Creio que estaremos todos de acordo que a resposta a tais questões é “não”. A história possui rigorosos métodos críticos para aferir a verdade no meio da semiverdade e até da mentira mais ou menos explícita. Esses mesmos métodos são abundantemente usados, por peritos descrentes e crentes, desde há quase dois séculos aos textos dos “Evangelhos” (mas não senão escassamente, e devido a diversos medos, em referência aos textos do islão). E por maior que tenha sido, e esteja a ser, a vontade de desacreditar os “Evangelhos”, nada do que foi descoberto tira um pontinho de um “i” à sua credibilidade de unidade na diversidade.

Mas podemos responder à questão que dá título a este texto de outra forma: se os seus autores quisessem “vender banha da cobra” atrativa para os seus contemporâneos, há todo um conjunto de realidades que nunca teriam sido afirmadas por ele. De facto, ninguém diz o que estima que não será aceite se não tiver tido que o fazer fruto do amor à verdade.
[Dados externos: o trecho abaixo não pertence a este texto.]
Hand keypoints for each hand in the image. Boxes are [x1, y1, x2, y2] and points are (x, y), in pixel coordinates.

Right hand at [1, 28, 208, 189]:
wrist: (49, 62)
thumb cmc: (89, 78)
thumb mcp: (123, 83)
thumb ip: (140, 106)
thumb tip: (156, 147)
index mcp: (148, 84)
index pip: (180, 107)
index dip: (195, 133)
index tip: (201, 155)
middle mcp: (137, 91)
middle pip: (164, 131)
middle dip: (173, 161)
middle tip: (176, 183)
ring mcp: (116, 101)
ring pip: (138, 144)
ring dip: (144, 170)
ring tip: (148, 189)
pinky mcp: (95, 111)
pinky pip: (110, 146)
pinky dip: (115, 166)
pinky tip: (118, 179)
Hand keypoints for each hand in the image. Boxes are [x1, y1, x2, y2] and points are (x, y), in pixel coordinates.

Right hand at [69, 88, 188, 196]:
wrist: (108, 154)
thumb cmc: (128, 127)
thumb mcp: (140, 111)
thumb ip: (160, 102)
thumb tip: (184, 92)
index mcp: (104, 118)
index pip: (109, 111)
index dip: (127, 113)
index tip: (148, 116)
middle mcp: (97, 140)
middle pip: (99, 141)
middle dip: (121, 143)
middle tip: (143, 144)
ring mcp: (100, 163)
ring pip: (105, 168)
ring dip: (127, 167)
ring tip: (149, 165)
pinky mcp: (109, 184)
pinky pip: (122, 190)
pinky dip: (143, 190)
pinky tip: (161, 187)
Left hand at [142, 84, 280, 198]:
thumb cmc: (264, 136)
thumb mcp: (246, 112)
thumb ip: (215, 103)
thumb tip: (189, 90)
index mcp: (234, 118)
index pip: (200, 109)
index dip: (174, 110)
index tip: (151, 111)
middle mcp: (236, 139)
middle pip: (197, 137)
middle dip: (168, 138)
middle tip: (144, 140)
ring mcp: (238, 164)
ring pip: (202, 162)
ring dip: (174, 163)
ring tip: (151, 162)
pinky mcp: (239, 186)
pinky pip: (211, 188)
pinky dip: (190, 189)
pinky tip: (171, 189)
Há imensas situações como as que referi no parágrafo anterior. Apontarei apenas algumas delas sem fazer alguma seleção, antes deixando-me levar pelo que me vier espontaneamente à memória: 1) ninguém esperava uma Ressurreição de Jesus como a que ocorreu e é descrita; 2) ninguém daria valor a um mestre religioso judeu que não fosse casado e, apesar disso, ninguém referiu um matrimónio qualquer de Jesus; 3) não se apresentariam os mais próximos de Jesus, sobre os quais viria a estar apoiada a transmissão da mensagem de Jesus, como pessoas cheias de problemas, invejas, descrenças, traições; 4) não se poriam os familiares de Jesus a chamarem ao Mesmo de “louco”; 5) o uso por Jesus da Sua saliva para curar, quase que magicamente (algo desprestigioso), a cegueira de uma pessoa e, ainda por mais, requerendo uma dupla intervenção; etc.